To put things in perspective, the best mainline llama.cpp can do on the Ryzen-7950X is 165 t/s for Q4_0 (fastest quant in llama.cpp). On my M2-Max Q8_K_R8 gets 172 t/s vs 125 t/s for Q4_0.

On the Ryzen-7950X memory bandwidth is fully saturated with just 2 threads with Q8_K_R8 for TG. Which means that I can let the LLM run and generate tokens while I'm doing something else without the system feeling totally bogged down.

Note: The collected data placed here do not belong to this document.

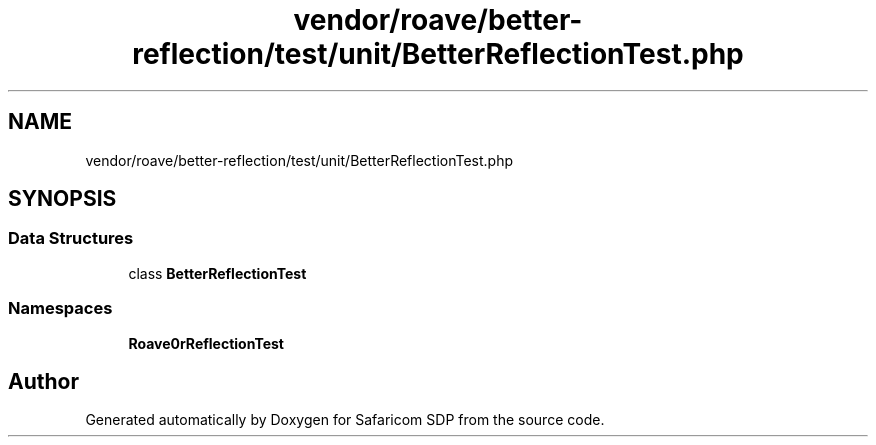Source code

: .TH "vendor/roave/better-reflection/test/unit/BetterReflectionTest.php" 3 "Sat Sep 26 2020" "Safaricom SDP" \" -*- nroff -*-
.ad l
.nh
.SH NAME
vendor/roave/better-reflection/test/unit/BetterReflectionTest.php
.SH SYNOPSIS
.br
.PP
.SS "Data Structures"

.in +1c
.ti -1c
.RI "class \fBBetterReflectionTest\fP"
.br
.in -1c
.SS "Namespaces"

.in +1c
.ti -1c
.RI " \fBRoave\\BetterReflectionTest\fP"
.br
.in -1c
.SH "Author"
.PP 
Generated automatically by Doxygen for Safaricom SDP from the source code\&.
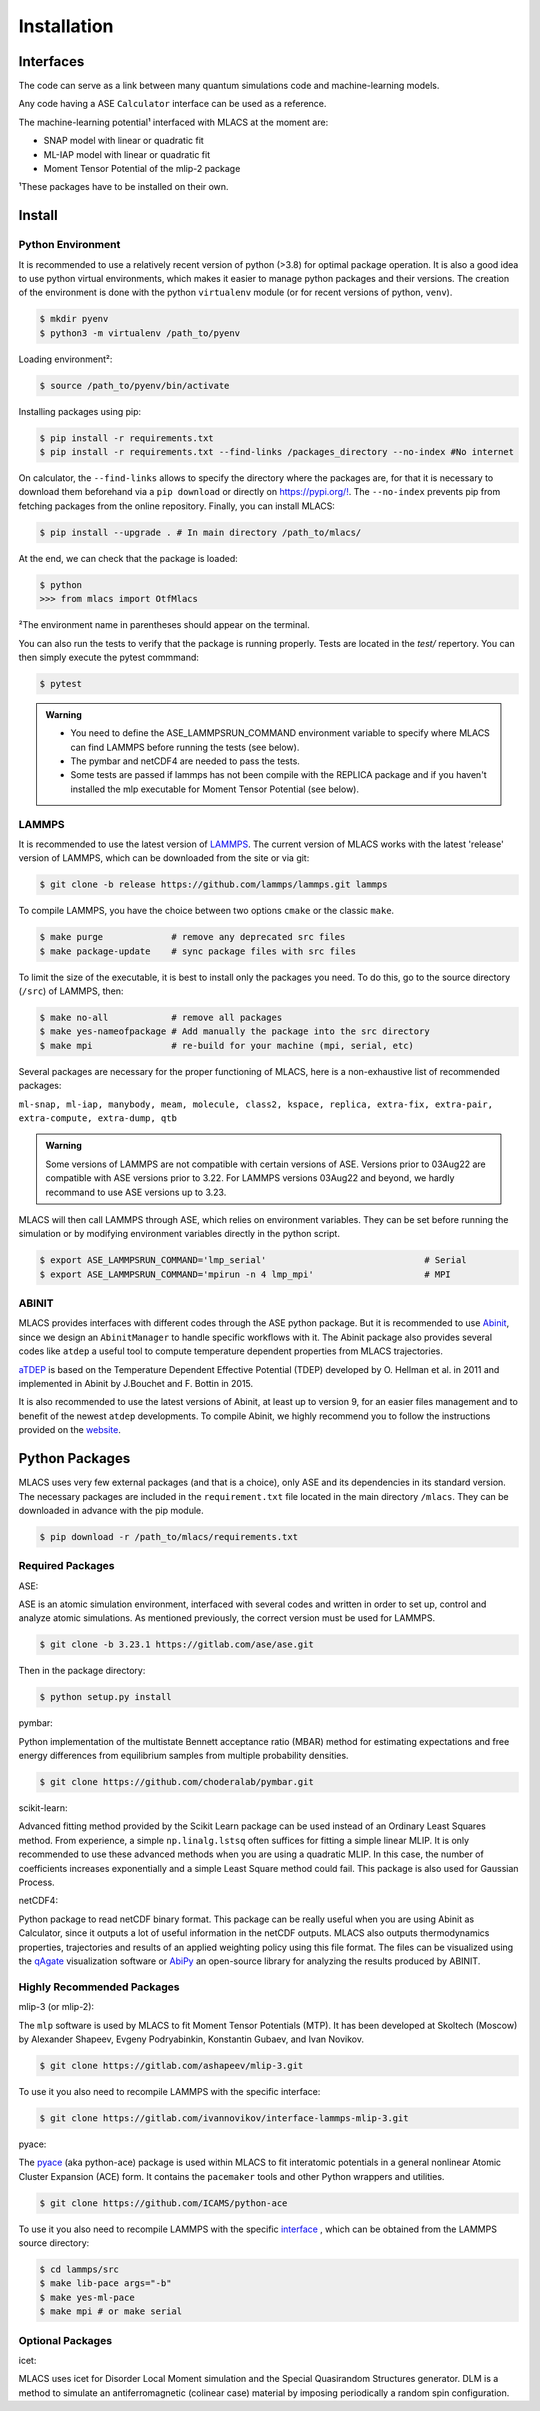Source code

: .. _installation:
.. index:: Installation

Installation
##############

Interfaces
==========

The code can serve as a link between many quantum simulations code and machine-learning models.

Any code having a ASE ``Calculator`` interface can be used as a reference.

The machine-learning potential¹ interfaced with MLACS at the moment are:

- SNAP model with linear or quadratic fit
- ML-IAP model with linear or quadratic fit
- Moment Tensor Potential of the mlip-2 package

¹These packages have to be installed on their own.

Install
=======

Python Environment
------------------

It is recommended to use a relatively recent version of python (>3.8) for optimal package operation. It is also a good idea to use python virtual environments, which makes it easier to manage python packages and their versions.
The creation of the environment is done with the python ``virtualenv`` module (or for recent versions of python, ``venv``).

.. code:: bash

    $ mkdir pyenv
    $ python3 -m virtualenv /path_to/pyenv

Loading environment²:

.. code:: bash

    $ source /path_to/pyenv/bin/activate

Installing packages using pip:

.. code:: bash

    $ pip install -r requirements.txt
    $ pip install -r requirements.txt --find-links /packages_directory --no-index #No internet

On calculator, the ``--find-links`` allows to specify the directory where the packages are, for that it is necessary to download them beforehand via a ``pip download`` or directly on `https://pypi.org/! <https://pypi.org/!>`__. The ``--no-index`` prevents pip from fetching packages from the online repository.
Finally, you can install MLACS:

.. code:: bash

    $ pip install --upgrade . # In main directory /path_to/mlacs/

At the end, we can check that the package is loaded:

.. code:: bash

    $ python
    >>> from mlacs import OtfMlacs

²The environment name in parentheses should appear on the terminal.

You can also run the tests to verify that the package is running properly. Tests are located in the `test/` repertory. You can then simply execute the pytest commmand: 

.. code:: bash

	$ pytest

.. admonition:: Warning

    - You need to define the ASE_LAMMPSRUN_COMMAND environment variable to specify where MLACS can find LAMMPS before running the tests (see below).
    - The pymbar and netCDF4 are needed to pass the tests. 
    - Some tests are passed if lammps has not been compile with the REPLICA package and if you haven't installed the mlp executable for Moment Tensor Potential (see below).

LAMMPS
------

It is recommended to use the latest version of `LAMMPS <https://docs.lammps.org/Manual.html>`__. The current version of MLACS works with the latest 'release' version of LAMMPS, which can be downloaded from the site or via git:

.. code:: bash

    $ git clone -b release https://github.com/lammps/lammps.git lammps

To compile LAMMPS, you have the choice between two options ``cmake`` or the classic ``make``.

.. code:: bash

    $ make purge             # remove any deprecated src files
    $ make package-update    # sync package files with src files

To limit the size of the executable, it is best to install only the packages you need. To do this, go to the source directory (``/src``) of LAMMPS, then:

.. code:: bash

    $ make no-all            # remove all packages
    $ make yes-nameofpackage # Add manually the package into the src directory
    $ make mpi               # re-build for your machine (mpi, serial, etc)

Several packages are necessary for the proper functioning of MLACS, here is a non-exhaustive list of recommended packages:

``ml-snap, ml-iap, manybody, meam, molecule, class2, kspace, replica,
extra-fix, extra-pair, extra-compute, extra-dump, qtb``

.. admonition:: Warning

    Some versions of LAMMPS are not compatible with certain versions of ASE. Versions prior to 03Aug22 are compatible with ASE versions prior to 3.22. For LAMMPS versions 03Aug22 and beyond, we hardly recommand to use ASE versions up to 3.23.

MLACS will then call LAMMPS through ASE, which relies on environment variables.
They can be set before running the simulation or by modifying environment variables directly in the python script.

.. code:: bash

    $ export ASE_LAMMPSRUN_COMMAND='lmp_serial'                              # Serial
    $ export ASE_LAMMPSRUN_COMMAND='mpirun -n 4 lmp_mpi'                     # MPI

ABINIT
------

MLACS provides interfaces with different codes through the ASE python package. But it is recommended to use `Abinit <https://www.abinit.org/>`__, since we design an ``AbinitManager`` to handle specific workflows with it. The Abinit package also provides several codes like ``atdep`` a useful tool to compute temperature dependent properties from MLACS trajectories.

`aTDEP <https://docs.abinit.org/guide/atdep/>`__ is based on the Temperature Dependent Effective Potential (TDEP) developed by O. Hellman et al. in 2011 and implemented in Abinit by J.Bouchet and F. Bottin in 2015.

It is also recommended to use the latest versions of Abinit, at least up to version 9, for an easier files management and to benefit of the newest ``atdep`` developments.
To compile Abinit, we highly recommend you to follow the instructions provided on the `website <https://docs.abinit.org/installation/>`__.

Python Packages
===============

MLACS uses very few external packages (and that is a choice), only ASE and its dependencies in its standard version. The necessary packages are included in the ``requirement.txt`` file located in the main directory ``/mlacs``. They can be downloaded in advance with the pip module.

.. code:: bash

    $ pip download -r /path_to/mlacs/requirements.txt

Required Packages
-----------------

ASE:

ASE is an atomic simulation environment, interfaced with several codes and written in order to set up, control and analyze atomic simulations. As mentioned previously, the correct version must be used for LAMMPS.

.. code:: bash

    $ git clone -b 3.23.1 https://gitlab.com/ase/ase.git

Then in the package directory:

.. code:: bash

    $ python setup.py install

pymbar:

Python implementation of the multistate Bennett acceptance ratio (MBAR) method for estimating expectations and free energy differences from equilibrium samples from multiple probability densities.

.. code:: bash

    $ git clone https://github.com/choderalab/pymbar.git

scikit-learn:

Advanced fitting method provided by the Scikit Learn package can be used instead of an Ordinary Least Squares method. From experience, a simple ``np.linalg.lstsq`` often suffices for fitting a simple linear MLIP. It is only recommended to use these advanced methods when you are using a quadratic MLIP. In this case, the number of coefficients increases exponentially and a simple Least Square method could fail. This package is also used for Gaussian Process.

netCDF4:

Python package to read netCDF binary format. This package can be really useful when you are using Abinit as Calculator, since it outputs a lot of useful information in the netCDF outputs.
MLACS also outputs thermodynamics properties, trajectories and results of an applied weighting policy using this file format. The files can be visualized using the `qAgate <https://github.com/piti-diablotin/qAgate>`__ visualization software or `AbiPy <http://abinit.github.io/abipy/>`__ an open-source library for analyzing the results produced by ABINIT.

Highly Recommended Packages
---------------------------

mlip-3 (or mlip-2):

The ``mlp`` software is used by MLACS to fit Moment Tensor Potentials (MTP). It has been developed at Skoltech (Moscow) by Alexander Shapeev, Evgeny Podryabinkin, Konstantin Gubaev, and Ivan Novikov.

.. code:: bash

    $ git clone https://gitlab.com/ashapeev/mlip-3.git

To use it you also need to recompile LAMMPS with the specific interface:

.. code:: bash

    $ git clone https://gitlab.com/ivannovikov/interface-lammps-mlip-3.git

pyace:

The `pyace <https://pacemaker.readthedocs.io/en/latest/>`__ (aka python-ace) package is used within MLACS to fit interatomic potentials in a general nonlinear Atomic Cluster Expansion (ACE) form. It contains the ``pacemaker`` tools and other Python wrappers and utilities.

.. code:: bash

    $ git clone https://github.com/ICAMS/python-ace

To use it you also need to recompile LAMMPS with the specific `interface <https://github.com/ICAMS/lammps-user-pace>`__ , which can be obtained from the LAMMPS source directory:

.. code:: bash

	$ cd lammps/src
	$ make lib-pace args="-b"
	$ make yes-ml-pace
	$ make mpi # or make serial

Optional Packages
-----------------

icet:

MLACS uses icet for Disorder Local Moment simulation and the Special Quasirandom Structures generator. DLM is a method to simulate an antiferromagnetic (colinear case) material by imposing periodically a random spin configuration.
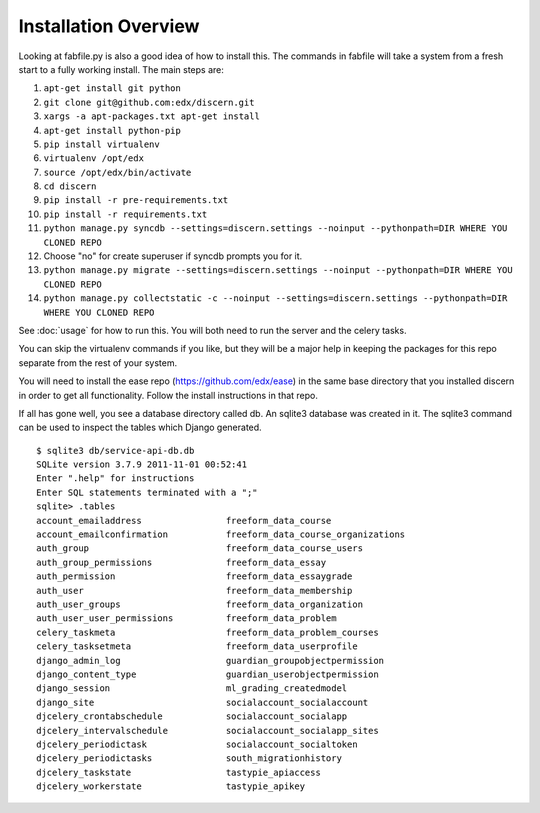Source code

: =================================
Installation Overview
=================================
Looking at fabfile.py is also a good idea of how to install this.  The commands in fabfile will take a system
from a fresh start to a fully working install.
The main steps are:

1. ``apt-get install git python``
2. ``git clone git@github.com:edx/discern.git``
3. ``xargs -a apt-packages.txt apt-get install``
4. ``apt-get install python-pip``
5. ``pip install virtualenv``
6. ``virtualenv /opt/edx``
7. ``source /opt/edx/bin/activate``
8. ``cd discern``
9. ``pip install -r pre-requirements.txt``
10. ``pip install -r requirements.txt``
11. ``python manage.py syncdb --settings=discern.settings --noinput --pythonpath=DIR WHERE YOU CLONED REPO``
12. Choose "no" for create superuser if syncdb prompts you for it.
13. ``python manage.py migrate --settings=discern.settings --noinput --pythonpath=DIR WHERE YOU CLONED REPO``
14. ``python manage.py collectstatic -c --noinput --settings=discern.settings --pythonpath=DIR WHERE YOU CLONED REPO``

See :doc:`usage` for how to run this.  You will both need to run the server and the celery tasks.

You can skip the virtualenv commands if you like, but they will be a major help in keeping the packages
for this repo separate from the rest of your system.

You will need to install the ease repo (https://github.com/edx/ease) in the same base directory that you installed discern in order to get all functionality.  Follow the install instructions in that repo.

If all has gone well, you see a database directory called db. An sqlite3 database was created in it. The sqlite3 
command can be used to inspect the tables which Django generated.  
::
	$ sqlite3 db/service-api-db.db 
	SQLite version 3.7.9 2011-11-01 00:52:41
	Enter ".help" for instructions
	Enter SQL statements terminated with a ";"
	sqlite> .tables
	account_emailaddress                freeform_data_course              
	account_emailconfirmation           freeform_data_course_organizations
	auth_group                          freeform_data_course_users        
	auth_group_permissions              freeform_data_essay               
	auth_permission                     freeform_data_essaygrade          
	auth_user                           freeform_data_membership          
	auth_user_groups                    freeform_data_organization        
	auth_user_user_permissions          freeform_data_problem             
	celery_taskmeta                     freeform_data_problem_courses     
	celery_tasksetmeta                  freeform_data_userprofile         
	django_admin_log                    guardian_groupobjectpermission    
	django_content_type                 guardian_userobjectpermission     
	django_session                      ml_grading_createdmodel           
	django_site                         socialaccount_socialaccount       
	djcelery_crontabschedule            socialaccount_socialapp           
	djcelery_intervalschedule           socialaccount_socialapp_sites     
	djcelery_periodictask               socialaccount_socialtoken         
	djcelery_periodictasks              south_migrationhistory            
	djcelery_taskstate                  tastypie_apiaccess                
	djcelery_workerstate                tastypie_apikey    
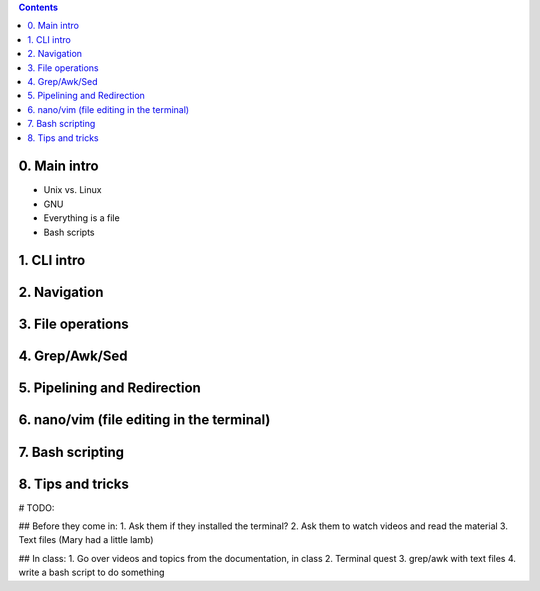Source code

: .. contents::

0. Main intro
====================

- Unix vs. Linux
- GNU
- Everything is a file
- Bash scripts

1. CLI intro
====================

2. Navigation
====================

3. File operations
====================

4. Grep/Awk/Sed
====================

5. Pipelining and Redirection
====================

6. nano/vim (file editing in the terminal)
====================

7. Bash scripting
====================

8. Tips and tricks
====================

# TODO:

## Before they come in:
1. Ask them if they installed the terminal?
2. Ask them to watch videos and read the material
3. Text files (Mary had a little lamb)

## In class:
1. Go over videos and topics from the documentation, in class
2. Terminal quest
3. grep/awk with text files
4. write a bash script to do something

👤 ikawrakow commented the 2025-02-08 at 07:36:52:

Concerning fp16 vs bf16 for attn_k_b: In mainline llama.cpp when a model tensor is fp16, activations get converted from fp32 (the result of the previous operation) to fp16 before performing the matrix multiplication with the fp16 model tensor. If the observation is that the model becomes "dumb" when attn_k_b is fp16, the conclusion is that there are activations that are outside of the fp16 range, and they get truncated in the conversion. This is not the case in this repository, at least not on x86_64. I have matrix multiplication kernels for any fpX x fpY combination, so for model tensors in fp16 the matrix multiplication is done directly on the fp32 activations. Hence, there shouldn't be any accuracy loss (unless the model contains weights outside of the fp16 range). On ARM, I still convert the activations to fp16 as fp16 x fp16 matrix multiplications are almost 2X faster on my M2-Max.

If there are indeed activations that fall outside the fp16 range, then attn_k_b as Q8_0 might indeed work better. In this case activations get quantized to Q8_0. There may be some precision loss in that process, but there is no truncation, so I expect the outcome to be indeed better in mainline llama.cpp.